As a tech reporter, I don’t get to write about rap music very often. But today, thankfully, Samsung has given me this:
UPDATE: The spoilsports at Samsung appear to have made this video private! We’ll replace it with a mirror if we can find one. But we did find another Samsung rap video, from earlier this month, which is below:
If you didn’t catch the original video before they took it down, or just passed out from the laughter before it concluded, it’s a Samsung rap about its corporate diversity (40 percent women!) and and its family-friendly programs. It features Korean rapper Mad Clown. It is terrible.
Amazingly, though, that’s not the worst Asian tech industry rap video I’ve seen today. After showing me the Samsung one, my colleague Terence pointed me in the direction of this video, made by Singapore’s Media Development Authority in 2007, which is even worse:
Now look, it’s easy to make fun of corporate rap efforts like this. But instead of making fun, I want to help! Readers may not be aware that in my high school and college days, your humble author actually wrote and produced quite a lot of rap music. It can be hard to find now because there’s another guy who took the same stage name as me, but just by way of demonstrating my credentials, here’s a song from my second album (I made the video with found footage from some weird 1960s PSA).

How to complete this task. Reproduce the article about Samsung's rap video word for word, from start to finish.

Records.
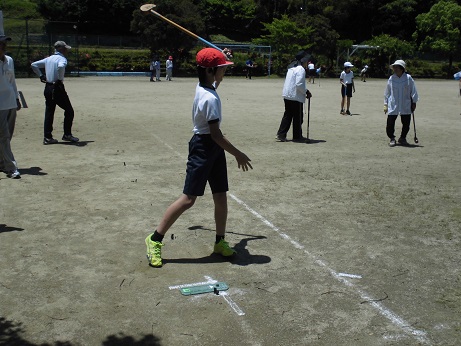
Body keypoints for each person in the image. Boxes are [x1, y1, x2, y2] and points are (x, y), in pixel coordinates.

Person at [145, 48, 253, 268]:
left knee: (220, 195)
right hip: (203, 147)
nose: (225, 72)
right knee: (188, 199)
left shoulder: (204, 86)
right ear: (211, 71)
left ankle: (219, 241)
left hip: (213, 149)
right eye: (222, 68)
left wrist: (219, 56)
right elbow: (216, 135)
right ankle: (154, 239)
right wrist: (238, 154)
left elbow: (214, 81)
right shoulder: (209, 98)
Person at [31, 41, 79, 145]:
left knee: (49, 111)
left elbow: (34, 65)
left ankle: (47, 137)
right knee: (69, 111)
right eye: (66, 49)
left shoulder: (49, 59)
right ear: (62, 49)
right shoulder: (62, 59)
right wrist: (59, 79)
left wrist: (40, 75)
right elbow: (61, 67)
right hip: (57, 87)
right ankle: (67, 134)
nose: (67, 51)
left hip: (48, 86)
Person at [276, 51, 312, 142]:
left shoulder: (291, 68)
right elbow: (299, 84)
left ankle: (281, 134)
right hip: (295, 96)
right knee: (298, 117)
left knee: (288, 115)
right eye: (306, 61)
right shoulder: (300, 69)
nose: (307, 63)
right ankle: (297, 136)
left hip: (287, 95)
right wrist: (306, 92)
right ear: (303, 61)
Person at [384, 60, 419, 147]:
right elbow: (387, 92)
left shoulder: (408, 78)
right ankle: (392, 138)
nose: (395, 69)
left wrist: (414, 102)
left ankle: (402, 138)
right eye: (394, 67)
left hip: (405, 104)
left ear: (402, 68)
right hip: (393, 104)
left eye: (397, 67)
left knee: (406, 123)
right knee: (390, 123)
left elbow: (413, 91)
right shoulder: (391, 78)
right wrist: (385, 104)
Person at [0, 34, 21, 178]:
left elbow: (12, 81)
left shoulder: (9, 60)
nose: (4, 47)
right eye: (2, 44)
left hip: (10, 103)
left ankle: (2, 162)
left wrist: (17, 98)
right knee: (4, 136)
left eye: (4, 44)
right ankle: (11, 167)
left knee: (8, 135)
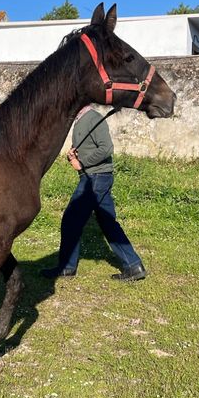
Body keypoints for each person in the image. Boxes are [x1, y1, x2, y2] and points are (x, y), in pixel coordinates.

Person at [40, 106, 147, 281]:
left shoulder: (93, 118)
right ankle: (134, 266)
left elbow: (106, 148)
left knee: (71, 220)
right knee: (107, 222)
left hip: (95, 178)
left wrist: (82, 162)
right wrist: (74, 155)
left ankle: (67, 268)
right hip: (94, 177)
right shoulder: (81, 120)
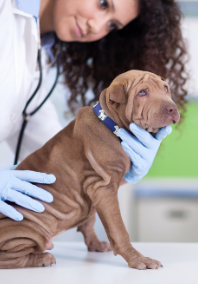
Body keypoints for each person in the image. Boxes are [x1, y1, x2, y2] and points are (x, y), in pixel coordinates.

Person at [0, 0, 188, 221]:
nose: (97, 27)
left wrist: (122, 167)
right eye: (102, 3)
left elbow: (62, 159)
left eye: (112, 25)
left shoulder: (38, 57)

Problem solution.
As a tech reporter, I don’t get to write about rap music very often. But today, thankfully, Samsung has given me this:
UPDATE: The spoilsports at Samsung appear to have made this video private! We’ll replace it with a mirror if we can find one. But we did find another Samsung rap video, from earlier this month, which is below:
If you didn’t catch the original video before they took it down, or just passed out from the laughter before it concluded, it’s a Samsung rap about its corporate diversity (40 percent women!) and and its family-friendly programs. It features Korean rapper Mad Clown. It is terrible.
Amazingly, though, that’s not the worst Asian tech industry rap video I’ve seen today. After showing me the Samsung one, my colleague Terence pointed me in the direction of this video, made by Singapore’s Media Development Authority in 2007, which is even worse:
Now look, it’s easy to make fun of corporate rap efforts like this. But instead of making fun, I want to help! Readers may not be aware that in my high school and college days, your humble author actually wrote and produced quite a lot of rap music. It can be hard to find now because there’s another guy who took the same stage name as me, but just by way of demonstrating my credentials, here’s a song from my second album (I made the video with found footage from some weird 1960s PSA).